At the time the ITS agreement was being made law and began operating, 1974, the fateful AT&T litigation began. The famous Judge Harold Greene’s decision broke up AT&T and created the “Baby Bells” and granted access to other parties to use AT&T owned facilities – hence the birth of MCI and Sprint. This policy is wrong, very wrong, but replaced the voluntary mutual use of networks developed in the free market.

The defective telecommunications open access model was followed in natural gas pipelines and electric delivery systems. Now, the blowback from the policy shows up in the outrageously presumptuous demands of GaSU.

Georgia Electricity There are a number of non-utility power generators already operating in the state with more planned. These developers sell their output to one of the members of the ITS, and the exchange takes place at the entry point to the transmission system. The ITS distributor then takes the power to customers. There is no legal reason GaSU cannot sell its generation output to one of the many power distributors in Georgia.

Georgia Power, the municipal and coop electricity sellers in Georgia are also supplied from out-of-state utilities and power marketers. These transactions, thankfully, require minimal involvement of the state utility regulators.

Even some end-use customers have access to the power marketer through their local distributor. Muni’s and particularly coops can offer to allow a customer the choice to make his own deal with a power marketer, and the distributor act as agent for the transaction. We call this a “willing buy-thru.”

So, without socializing the grid, throwing out property rights and extending the cronyism of the utility regulators to market participants, GaSU can sell power in a market environment to a party that has access to the ITS. Further, GaSU can negotiate with any of 90 distributors to sell its power retail.

A Deregulation Opportunity

The debate over open-access gets back to whether so-called “natural monopolies” exist in a free market. Those who argue that there are in fact no natural monopolies see competition as a better regulator than government mandates.

It is argued here that the removal of monopoly privileges would make the owners of energy delivery networks more amenable to sharing those networks in order to stifle the threat of entrepreneurs creating competing network infrastructure. We have a case in point where the forced access chickens have come home to roost. Mandatory carriage has created a Frankenstein’s monster of market.
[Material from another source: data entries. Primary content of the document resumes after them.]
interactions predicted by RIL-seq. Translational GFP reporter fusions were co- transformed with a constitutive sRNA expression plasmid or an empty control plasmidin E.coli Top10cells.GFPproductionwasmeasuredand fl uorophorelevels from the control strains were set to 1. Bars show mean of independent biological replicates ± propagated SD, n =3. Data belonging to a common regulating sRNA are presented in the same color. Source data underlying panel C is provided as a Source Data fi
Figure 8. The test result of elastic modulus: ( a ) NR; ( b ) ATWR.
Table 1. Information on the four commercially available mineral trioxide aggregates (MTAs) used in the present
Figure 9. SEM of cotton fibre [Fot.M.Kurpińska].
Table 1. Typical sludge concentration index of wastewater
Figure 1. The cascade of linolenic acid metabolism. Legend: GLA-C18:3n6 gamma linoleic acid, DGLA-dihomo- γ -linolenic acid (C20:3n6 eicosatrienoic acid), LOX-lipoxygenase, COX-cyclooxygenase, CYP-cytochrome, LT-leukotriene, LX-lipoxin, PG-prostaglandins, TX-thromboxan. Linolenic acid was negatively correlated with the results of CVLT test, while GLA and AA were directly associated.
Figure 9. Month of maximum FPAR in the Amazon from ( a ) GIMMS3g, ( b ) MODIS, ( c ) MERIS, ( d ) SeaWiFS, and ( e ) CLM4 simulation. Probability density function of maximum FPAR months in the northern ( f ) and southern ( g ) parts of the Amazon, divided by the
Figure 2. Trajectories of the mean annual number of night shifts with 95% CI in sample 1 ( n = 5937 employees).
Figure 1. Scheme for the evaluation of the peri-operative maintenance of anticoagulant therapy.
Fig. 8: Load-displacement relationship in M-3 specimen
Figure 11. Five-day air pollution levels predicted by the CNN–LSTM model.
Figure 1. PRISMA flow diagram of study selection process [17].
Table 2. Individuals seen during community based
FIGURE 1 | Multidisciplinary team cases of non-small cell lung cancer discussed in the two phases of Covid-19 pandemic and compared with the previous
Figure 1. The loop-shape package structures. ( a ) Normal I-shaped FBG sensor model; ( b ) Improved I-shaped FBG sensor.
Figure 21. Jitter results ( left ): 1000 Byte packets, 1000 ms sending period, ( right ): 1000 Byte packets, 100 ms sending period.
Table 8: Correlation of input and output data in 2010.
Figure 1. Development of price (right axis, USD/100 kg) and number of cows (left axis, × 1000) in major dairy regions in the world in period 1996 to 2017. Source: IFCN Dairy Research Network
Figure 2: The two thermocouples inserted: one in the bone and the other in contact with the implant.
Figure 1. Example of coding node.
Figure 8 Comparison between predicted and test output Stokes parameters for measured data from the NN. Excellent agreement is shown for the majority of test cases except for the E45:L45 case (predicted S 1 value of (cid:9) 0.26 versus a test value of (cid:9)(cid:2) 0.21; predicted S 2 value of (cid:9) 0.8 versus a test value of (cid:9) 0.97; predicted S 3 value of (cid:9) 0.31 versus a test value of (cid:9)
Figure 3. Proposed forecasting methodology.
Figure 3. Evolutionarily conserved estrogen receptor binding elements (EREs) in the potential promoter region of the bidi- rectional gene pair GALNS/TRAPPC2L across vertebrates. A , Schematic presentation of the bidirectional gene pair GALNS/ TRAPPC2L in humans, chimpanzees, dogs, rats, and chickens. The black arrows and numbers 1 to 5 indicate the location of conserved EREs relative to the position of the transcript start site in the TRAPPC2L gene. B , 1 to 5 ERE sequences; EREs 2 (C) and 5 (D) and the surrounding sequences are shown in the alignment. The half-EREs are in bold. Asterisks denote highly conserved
We don’t need to employ government solutions to every perceived problem. Rather than spreading monopoly privileges to others we need to be abolishing them. Georgia’s oil pipelines, and its high voltage systems, were developed through market relationships. The choice is to extend the market, not the monopoly.

One Comment for “Mandatory Open Access: Subsidizing Special Interests”


  1. Jon Boone  

    Jim Clarkson’s posts on MR typically distill complex issues to their essence, in the process making arcane circumstances plain. Network ownership, network access, network control–across a range of landscapes–are such entangled legal/political/economic affairs, and have been since the advent of sophisticated use of technology, going back at least to the days of the first emperor of China. This was also a huge matter for railroad transport. There are so many perspectives with a stake in the outcome that, for me, clear wisdom guiding just outcomes is hard to come by. Still, GaSu does appear to have a lot of gall.